His latest antics are much less harmful to society, and I do give him credit for that. I enjoy anyone who's a pain in the system's ass instead of causing real trouble. Larry Flynt is another fun one... but both of them, like cows, are best observed from a distance; the closer you get the more disgusting you realize they really are.
I'm sure there's plenty of disinformation being handed out as you say, but I'm confident in my independent opinion that he is still a total douche.
Re:This is actually cool... (Score:2, Insightful)
He has a hell of a lot of support amongst the computer-literate and young.
Which proves that being computer-literate and young doesn't prevent you from being gullible.
The guy is just another self-entitled arsehole who thinks that he has a right to make money off other people's work. If you have a philosophical objection to copyright, fine, argue about it as much as you like, boycott the organisations that impose it and press for a change in the law.
But while you're making money off the copyright laws by circumventing them with something like megaupload you're just a con artist, hypocrite and leech.
Re:please (Score:5, Insightful)
His history doesn't make it illegal for him to start a legal business. His history only makes it kinda statistically unlikely that he will...
Re:This is actually cool... (Score:5, Insightful)
Well, the issue is that by all accounts he was operating within the law, so who's the gullible ones here?
Unlike Youtube where copyright infringement was rampant and encouraged by the leaders, MegaUpload always has seemed to follow the DMCA faithfully. Until google gets a helicopter raid you can stick that gullible thing up your ignorant ass.
Re:This is actually dead end... (Score:4, Insightful)

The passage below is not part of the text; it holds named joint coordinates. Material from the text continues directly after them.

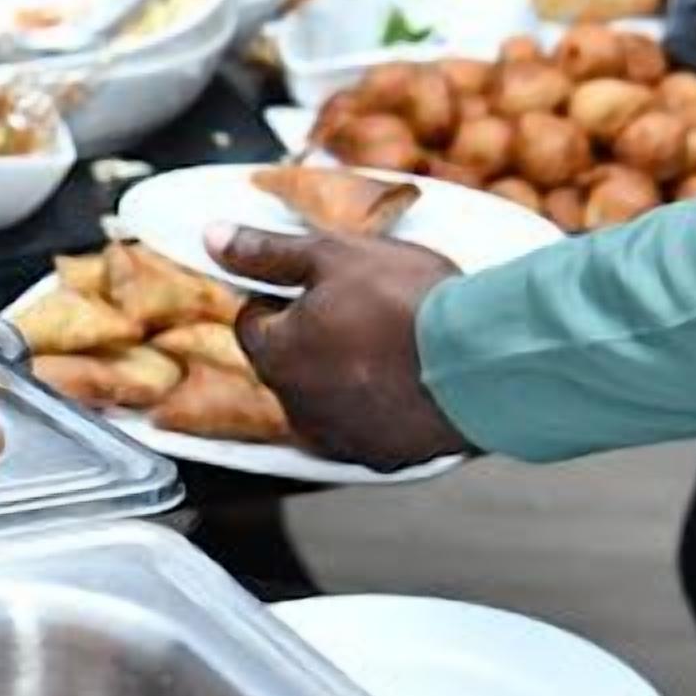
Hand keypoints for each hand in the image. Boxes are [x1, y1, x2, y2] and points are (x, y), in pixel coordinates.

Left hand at [207, 225, 477, 469]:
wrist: (484, 360)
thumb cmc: (408, 303)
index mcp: (276, 356)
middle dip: (313, 337)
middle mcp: (296, 406)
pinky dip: (378, 407)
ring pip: (325, 397)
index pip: (252, 322)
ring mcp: (338, 438)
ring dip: (344, 375)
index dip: (281, 297)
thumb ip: (267, 252)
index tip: (318, 285)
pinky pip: (366, 427)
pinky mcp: (380, 456)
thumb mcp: (333, 256)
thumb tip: (212, 238)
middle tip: (364, 310)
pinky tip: (410, 382)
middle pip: (288, 362)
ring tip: (393, 345)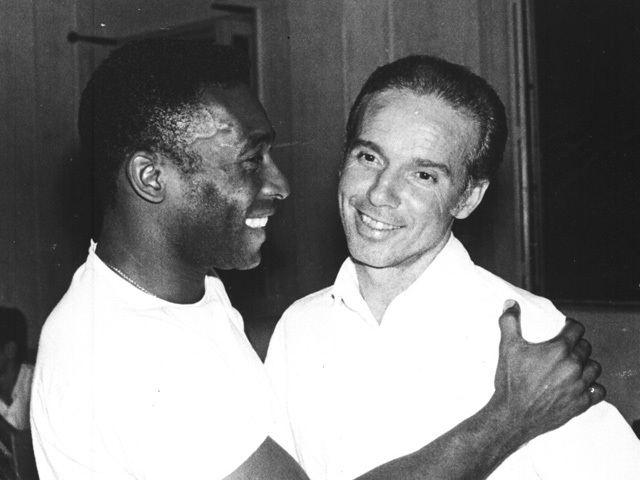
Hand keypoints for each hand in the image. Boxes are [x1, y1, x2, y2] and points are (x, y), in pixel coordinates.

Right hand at [488, 299, 604, 442]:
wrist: (513, 415)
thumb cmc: (511, 381)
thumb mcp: (507, 347)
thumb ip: (510, 322)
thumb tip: (510, 304)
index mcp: (558, 349)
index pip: (577, 329)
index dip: (571, 326)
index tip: (566, 327)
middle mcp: (573, 366)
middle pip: (586, 347)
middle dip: (577, 344)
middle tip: (565, 348)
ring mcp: (579, 385)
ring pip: (595, 368)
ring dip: (586, 364)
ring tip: (575, 365)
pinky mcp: (581, 403)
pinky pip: (598, 390)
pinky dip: (593, 386)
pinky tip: (583, 384)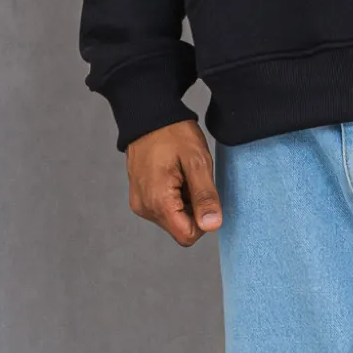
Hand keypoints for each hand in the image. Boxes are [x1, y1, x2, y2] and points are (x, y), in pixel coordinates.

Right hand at [125, 120, 222, 244]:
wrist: (149, 116)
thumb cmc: (173, 134)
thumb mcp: (197, 162)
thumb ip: (205, 196)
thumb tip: (212, 225)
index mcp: (158, 201)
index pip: (188, 235)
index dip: (203, 219)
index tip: (203, 193)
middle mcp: (145, 208)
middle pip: (180, 228)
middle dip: (193, 209)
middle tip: (192, 179)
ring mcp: (140, 204)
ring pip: (173, 220)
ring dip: (184, 203)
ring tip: (182, 175)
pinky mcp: (140, 199)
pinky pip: (163, 210)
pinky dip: (174, 198)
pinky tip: (173, 176)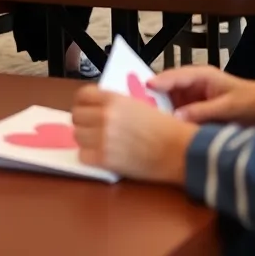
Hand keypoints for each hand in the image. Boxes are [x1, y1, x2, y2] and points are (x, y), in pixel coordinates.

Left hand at [71, 87, 195, 184]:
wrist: (179, 150)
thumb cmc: (166, 127)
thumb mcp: (139, 104)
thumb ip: (116, 104)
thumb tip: (98, 107)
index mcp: (114, 99)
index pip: (82, 95)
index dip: (83, 102)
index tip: (87, 108)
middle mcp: (105, 116)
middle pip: (76, 116)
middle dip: (83, 122)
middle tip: (93, 127)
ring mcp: (102, 138)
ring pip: (77, 136)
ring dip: (86, 139)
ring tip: (98, 142)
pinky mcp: (104, 159)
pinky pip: (83, 155)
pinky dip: (90, 156)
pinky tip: (102, 155)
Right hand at [148, 65, 254, 124]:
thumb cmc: (253, 101)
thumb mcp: (229, 106)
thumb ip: (203, 111)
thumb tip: (177, 116)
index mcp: (202, 76)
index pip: (175, 76)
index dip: (159, 81)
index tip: (144, 87)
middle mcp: (194, 85)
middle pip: (167, 88)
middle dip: (152, 96)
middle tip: (135, 105)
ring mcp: (194, 98)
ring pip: (170, 102)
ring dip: (159, 109)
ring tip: (143, 119)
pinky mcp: (196, 112)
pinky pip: (178, 114)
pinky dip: (169, 120)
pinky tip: (160, 129)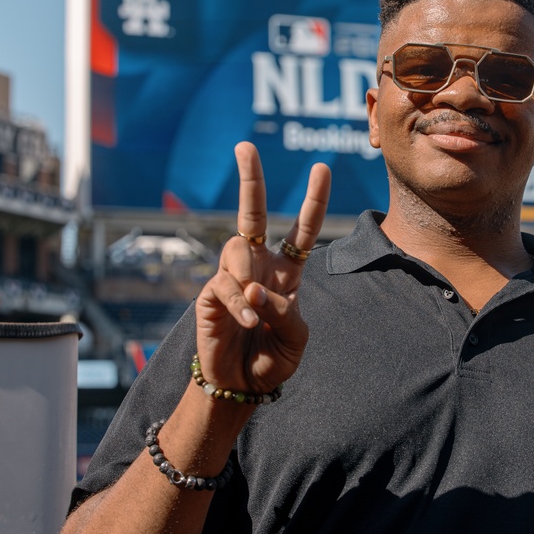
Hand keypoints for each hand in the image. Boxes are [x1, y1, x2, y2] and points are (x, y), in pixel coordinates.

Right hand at [195, 142, 330, 393]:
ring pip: (237, 248)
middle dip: (250, 179)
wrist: (242, 387)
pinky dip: (241, 304)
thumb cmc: (273, 359)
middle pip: (252, 213)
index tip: (322, 168)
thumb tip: (257, 288)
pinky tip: (247, 322)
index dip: (313, 201)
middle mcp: (258, 266)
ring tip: (256, 312)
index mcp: (287, 271)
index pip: (302, 230)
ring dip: (249, 277)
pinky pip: (226, 285)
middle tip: (246, 147)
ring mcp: (233, 277)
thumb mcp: (296, 337)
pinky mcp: (211, 293)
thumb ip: (285, 310)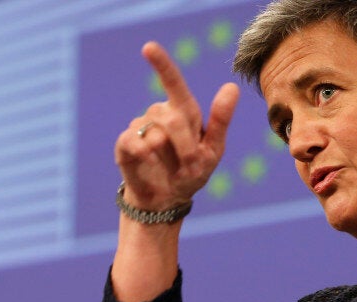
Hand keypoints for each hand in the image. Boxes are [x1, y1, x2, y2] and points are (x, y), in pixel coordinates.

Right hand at [114, 41, 238, 210]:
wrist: (167, 199)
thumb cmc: (193, 173)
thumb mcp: (213, 150)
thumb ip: (221, 120)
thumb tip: (231, 86)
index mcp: (184, 112)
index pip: (173, 83)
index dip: (162, 64)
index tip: (148, 48)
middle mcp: (159, 114)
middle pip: (172, 118)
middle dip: (186, 146)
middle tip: (191, 166)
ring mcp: (140, 128)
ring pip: (155, 134)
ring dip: (169, 157)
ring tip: (172, 169)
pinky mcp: (125, 144)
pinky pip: (133, 142)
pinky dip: (144, 154)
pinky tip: (149, 162)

Someone suing the federal government should NEVER make you happy. Where do you think the money to defend them and, if they lose, to cough up the dough comes from?
Essentially, he's suing YOU.
Re:This is actually dead end... (Score:4, Insightful)
Someone suing the federal government should NEVER make you happy
I'm happy if the system collapses faster, so we can get Another System Started. I don't believe the system can be fixed by working within the system.
Re:This is actually cool... (Score:4, Insightful)
Suuuure he was operating within "the law". And all those wise guys who owned speakeasies during prohibition? They were just shocked - shocked!, I tells ya - to learn that the barkeeps had been serving alcohol without their knowledge or consent.
Well.. that's the thing. As far as anyone can tell (and unless you can show otherwise), he WAS operating within the law (or, if you prefer, "the law").
Following your silly analogy, if, during prohibition, there was a specific law that said that your establishment was working within the law as long as you would kick-off any drunk people from your establishment whenever told by the authorities (i.e. the equivalent of the DMCA law, bur for alcohol) and the owner faithfully followed that law, then, by definition, he was operating _within the law_.
Your analogy totally breaks down, actually, once one sees that, unlike what happens in speakeasies, in the particular case, it's not the owner of the establishment that's supplying the illegal goods (unless you have proof otherwise, besides your witty but shallow remarks).
But, yes, keep ignoring all that (and YouTube, while you're at it). Let's just pretend copyright infringement never happens anywhere online and, whenever it does, it's obviously due to Dotcom's fault and he's obviously profiting from it. You know... as if Dotcom's "support" is required for piracy to continue thriving.